La leyenda se mantuvo intacta.

La mujer que a juicio de Enrique Krauze se robó el siglo; la de los desplantes con la prensa (“Si todos los hombres fueron tan feos como tú, sí sería lesbiana”); la de la danza de los millones; la de los pleitos con Jorge Negrete, con Cantinflas. La que decía no creerse la divina garza: “¡Yo soy la divina garza!”, había muerto el día de su cumpleaños.

El telón le cayó dormida.

Y el largo duelo. El homenaje en el Teatro Jorge Negrete, donde se veló lo que quedó de Pedrito Infante. El coro de actores, actrices, aspirantes, meritorios, entonando María Bonita; la escala en Bellas Artes que duraría 22 horas, dado el tumulto. El adiós a la diosa. La lágrima por la diva. La gardenia por la artista que se conmovía por el amor absurdo de Tizoc y cacheteó a Pancho Villa antes de ponerle los cuernos a Fernando Soler y bailar can-can en el Café Colón.

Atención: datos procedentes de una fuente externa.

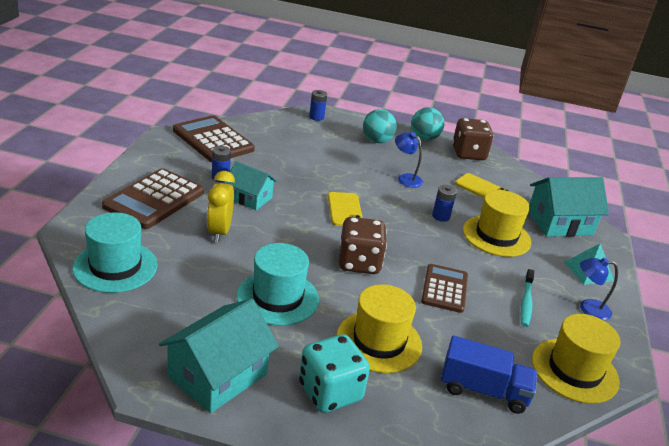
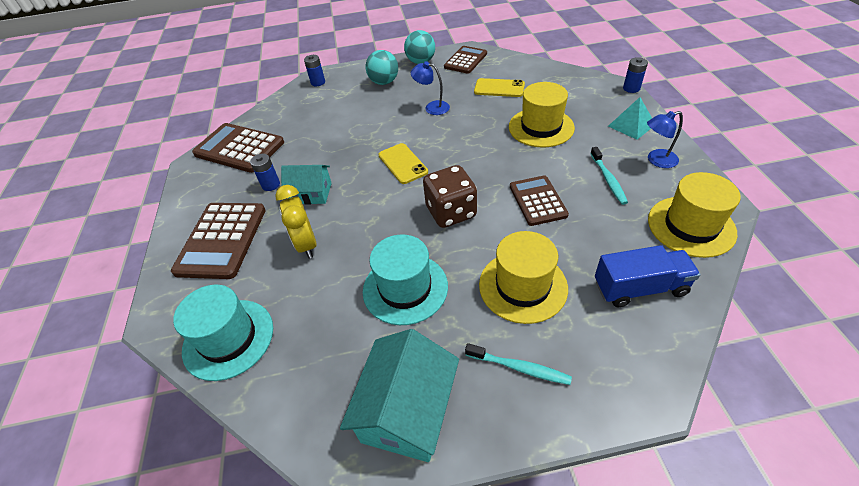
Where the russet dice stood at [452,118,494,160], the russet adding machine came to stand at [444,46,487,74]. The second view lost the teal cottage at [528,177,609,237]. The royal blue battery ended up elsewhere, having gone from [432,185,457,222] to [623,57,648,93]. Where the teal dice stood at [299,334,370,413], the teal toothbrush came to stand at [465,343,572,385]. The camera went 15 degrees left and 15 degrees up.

Y las camionetas de flores con proa al panteón francés de San Joaquín. El mariachi arrancándose con Ella, compuesta en la profesión de amor eterno de José Alfredo: Me cansé de rogarle. Me cansé de decirle que yo sin ella de pena muero.

Una semana antes, 87 años a cuestas, había ido a un concierto de Luis Miguel, quien se había bajado del escenario para besarla.

—¿En dónde, señora?

—En la boca, dónde más…

Se nos fue María. “No quiero que abran la caja. Nadie. Na-die”, reclamaban los ojazos saltados de furia.